**TASK OBJECTIVE**
Starting at the top of the entries below, set down each line exactly as written, and stop after the line containing "right knee: (208, 601)".
- - -
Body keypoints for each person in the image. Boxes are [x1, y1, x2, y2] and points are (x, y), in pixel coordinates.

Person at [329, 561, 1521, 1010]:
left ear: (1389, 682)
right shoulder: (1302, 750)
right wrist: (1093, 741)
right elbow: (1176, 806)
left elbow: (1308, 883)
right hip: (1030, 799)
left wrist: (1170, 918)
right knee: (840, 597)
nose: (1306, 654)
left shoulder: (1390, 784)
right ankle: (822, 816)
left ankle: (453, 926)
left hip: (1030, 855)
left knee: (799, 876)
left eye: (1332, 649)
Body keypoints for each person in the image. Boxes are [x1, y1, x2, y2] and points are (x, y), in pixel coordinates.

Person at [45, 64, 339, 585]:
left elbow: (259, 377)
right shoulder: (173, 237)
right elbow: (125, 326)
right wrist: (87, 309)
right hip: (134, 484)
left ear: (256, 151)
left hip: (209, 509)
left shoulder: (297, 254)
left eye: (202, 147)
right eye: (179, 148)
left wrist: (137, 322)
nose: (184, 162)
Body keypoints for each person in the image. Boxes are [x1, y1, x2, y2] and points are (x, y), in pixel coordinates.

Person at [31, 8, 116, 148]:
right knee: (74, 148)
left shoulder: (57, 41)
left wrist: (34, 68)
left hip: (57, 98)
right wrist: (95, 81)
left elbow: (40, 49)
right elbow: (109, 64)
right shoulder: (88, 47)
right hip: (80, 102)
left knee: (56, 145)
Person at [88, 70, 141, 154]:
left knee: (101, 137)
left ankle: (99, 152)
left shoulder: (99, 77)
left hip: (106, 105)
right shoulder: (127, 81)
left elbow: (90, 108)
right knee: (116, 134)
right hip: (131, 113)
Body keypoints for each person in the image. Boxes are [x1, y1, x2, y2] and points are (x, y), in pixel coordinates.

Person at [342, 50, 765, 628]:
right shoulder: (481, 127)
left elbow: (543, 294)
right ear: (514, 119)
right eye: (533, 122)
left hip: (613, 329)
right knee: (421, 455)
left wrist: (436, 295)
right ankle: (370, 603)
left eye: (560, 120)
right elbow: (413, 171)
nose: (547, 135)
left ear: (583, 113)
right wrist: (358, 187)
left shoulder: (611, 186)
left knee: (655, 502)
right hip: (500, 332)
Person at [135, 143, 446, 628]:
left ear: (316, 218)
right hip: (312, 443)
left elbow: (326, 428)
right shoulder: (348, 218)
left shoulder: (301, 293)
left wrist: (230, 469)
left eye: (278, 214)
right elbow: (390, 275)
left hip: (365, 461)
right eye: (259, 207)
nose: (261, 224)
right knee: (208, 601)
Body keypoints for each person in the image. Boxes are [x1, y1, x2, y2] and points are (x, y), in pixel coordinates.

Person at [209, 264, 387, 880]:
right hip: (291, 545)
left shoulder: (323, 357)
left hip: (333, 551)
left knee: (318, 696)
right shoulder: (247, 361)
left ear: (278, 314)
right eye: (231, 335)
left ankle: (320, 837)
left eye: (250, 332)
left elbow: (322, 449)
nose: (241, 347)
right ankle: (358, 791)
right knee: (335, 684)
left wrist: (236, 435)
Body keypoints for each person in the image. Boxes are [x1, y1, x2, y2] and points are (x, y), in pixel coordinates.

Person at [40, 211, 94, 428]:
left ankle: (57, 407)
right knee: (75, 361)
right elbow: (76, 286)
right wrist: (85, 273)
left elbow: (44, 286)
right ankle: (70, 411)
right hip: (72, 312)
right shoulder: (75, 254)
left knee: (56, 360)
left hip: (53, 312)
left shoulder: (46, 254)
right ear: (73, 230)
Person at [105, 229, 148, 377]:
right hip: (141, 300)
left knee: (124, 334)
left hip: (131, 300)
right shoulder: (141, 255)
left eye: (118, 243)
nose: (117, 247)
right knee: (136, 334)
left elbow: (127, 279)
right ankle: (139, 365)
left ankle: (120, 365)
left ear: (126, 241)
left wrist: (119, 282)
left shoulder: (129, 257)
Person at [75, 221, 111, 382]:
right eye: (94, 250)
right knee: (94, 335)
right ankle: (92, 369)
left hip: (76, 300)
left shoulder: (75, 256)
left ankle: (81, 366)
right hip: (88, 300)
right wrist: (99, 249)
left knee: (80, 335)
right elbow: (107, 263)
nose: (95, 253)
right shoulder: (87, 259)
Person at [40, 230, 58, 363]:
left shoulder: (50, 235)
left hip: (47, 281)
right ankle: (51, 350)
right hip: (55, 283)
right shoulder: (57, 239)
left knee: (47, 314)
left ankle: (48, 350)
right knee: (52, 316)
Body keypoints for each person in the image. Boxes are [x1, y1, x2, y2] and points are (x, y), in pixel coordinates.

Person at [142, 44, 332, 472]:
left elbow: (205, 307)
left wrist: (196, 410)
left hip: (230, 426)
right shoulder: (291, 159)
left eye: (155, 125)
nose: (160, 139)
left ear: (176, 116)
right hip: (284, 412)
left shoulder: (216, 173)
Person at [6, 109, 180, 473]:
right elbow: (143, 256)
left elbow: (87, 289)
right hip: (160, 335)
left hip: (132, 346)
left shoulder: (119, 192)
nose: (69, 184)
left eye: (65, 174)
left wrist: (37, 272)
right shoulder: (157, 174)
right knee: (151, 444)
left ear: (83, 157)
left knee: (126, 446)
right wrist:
- - -
**RESPONSE FOR THIS EXERCISE**
Body keypoints for each person in the image. Boxes are [x1, y1, x2, y2] and points are (x, y), in pixel coordinates.

Person at [329, 561, 1521, 1010]:
left ear: (1389, 682)
right shoulder: (1302, 750)
right wrist: (1093, 741)
right elbow: (1176, 806)
left elbow: (1308, 883)
right hip: (1030, 799)
left wrist: (1170, 918)
right knee: (840, 597)
nose: (1306, 654)
left shoulder: (1390, 784)
right ankle: (822, 816)
left ankle: (453, 926)
left hip: (1030, 855)
left knee: (799, 876)
left eye: (1332, 649)
Body keypoints for each person in the image. Boxes are [x1, y1, x2, y2] and points are (x, y), in pixel coordinates.

Person at [45, 64, 339, 585]:
left elbow: (259, 377)
right shoulder: (173, 237)
right elbow: (125, 326)
right wrist: (87, 309)
right hip: (134, 484)
left ear: (256, 151)
left hip: (209, 509)
left shoulder: (297, 254)
left eye: (202, 147)
right eye: (179, 148)
left wrist: (137, 322)
nose: (184, 162)
Body keypoints for each person in the image. Boxes are [x1, y1, x2, y2] and points are (x, y), in pixel coordinates.

Person at [31, 8, 116, 148]:
right knee: (74, 148)
left shoulder: (57, 41)
left wrist: (34, 68)
left hip: (57, 98)
right wrist: (95, 81)
left elbow: (40, 49)
right elbow: (109, 64)
right shoulder: (88, 47)
right hip: (80, 102)
left knee: (56, 145)
Person at [88, 70, 141, 154]:
left knee: (101, 137)
left ankle: (99, 152)
left shoulder: (99, 77)
left hip: (106, 105)
right shoulder: (127, 81)
left elbow: (90, 108)
right knee: (116, 134)
right hip: (131, 113)
Body keypoints for each person in the image. Boxes are [x1, y1, x2, y2] and points are (x, y), in pixel coordinates.

Person at [342, 50, 765, 628]:
right shoulder: (481, 127)
left elbow: (543, 294)
right ear: (514, 119)
right eye: (533, 122)
left hip: (613, 329)
right knee: (421, 455)
left wrist: (436, 295)
right ankle: (370, 603)
left eye: (560, 120)
right elbow: (413, 171)
nose: (547, 135)
left ear: (583, 113)
right wrist: (358, 187)
left shoulder: (611, 186)
left knee: (655, 502)
right hip: (500, 332)
Person at [135, 143, 446, 628]:
left ear: (316, 218)
right hip: (312, 443)
left elbow: (326, 428)
right shoulder: (348, 218)
left shoulder: (301, 293)
left wrist: (230, 469)
left eye: (278, 214)
right elbow: (390, 275)
left hip: (365, 461)
right eye: (259, 207)
nose: (261, 224)
right knee: (208, 601)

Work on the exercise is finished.